__WORK REQUIRED__.
Go through the entries below, tally each line with the string "Visayas", and give the final number by itself.
═══ GIVEN ENTRIES
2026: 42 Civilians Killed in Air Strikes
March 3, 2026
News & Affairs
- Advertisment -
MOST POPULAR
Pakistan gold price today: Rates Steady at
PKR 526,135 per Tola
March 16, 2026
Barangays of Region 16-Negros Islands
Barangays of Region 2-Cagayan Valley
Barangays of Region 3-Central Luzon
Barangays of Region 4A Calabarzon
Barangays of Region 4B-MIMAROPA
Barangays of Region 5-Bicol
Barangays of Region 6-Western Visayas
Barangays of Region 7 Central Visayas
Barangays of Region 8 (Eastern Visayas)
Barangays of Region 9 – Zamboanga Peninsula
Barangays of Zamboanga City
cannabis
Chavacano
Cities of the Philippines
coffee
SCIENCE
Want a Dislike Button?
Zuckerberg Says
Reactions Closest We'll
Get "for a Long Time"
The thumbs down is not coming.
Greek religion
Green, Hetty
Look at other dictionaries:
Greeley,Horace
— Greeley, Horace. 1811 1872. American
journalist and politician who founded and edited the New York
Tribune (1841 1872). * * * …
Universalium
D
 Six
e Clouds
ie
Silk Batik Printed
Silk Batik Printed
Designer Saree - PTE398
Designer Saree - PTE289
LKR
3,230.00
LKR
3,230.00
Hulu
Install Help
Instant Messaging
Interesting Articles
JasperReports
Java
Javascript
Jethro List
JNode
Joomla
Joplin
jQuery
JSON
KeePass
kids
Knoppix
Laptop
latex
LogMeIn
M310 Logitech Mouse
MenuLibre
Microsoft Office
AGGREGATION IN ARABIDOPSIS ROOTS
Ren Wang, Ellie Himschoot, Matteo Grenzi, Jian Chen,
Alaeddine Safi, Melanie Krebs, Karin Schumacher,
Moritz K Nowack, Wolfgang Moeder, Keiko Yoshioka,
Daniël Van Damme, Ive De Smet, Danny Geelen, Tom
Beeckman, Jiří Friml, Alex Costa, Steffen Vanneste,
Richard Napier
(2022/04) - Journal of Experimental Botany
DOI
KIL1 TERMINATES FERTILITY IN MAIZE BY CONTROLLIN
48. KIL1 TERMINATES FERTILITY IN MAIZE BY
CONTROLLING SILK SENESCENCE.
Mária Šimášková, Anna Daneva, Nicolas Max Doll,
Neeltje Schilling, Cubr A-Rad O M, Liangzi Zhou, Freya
══════
__COMPLETED TASK__.
3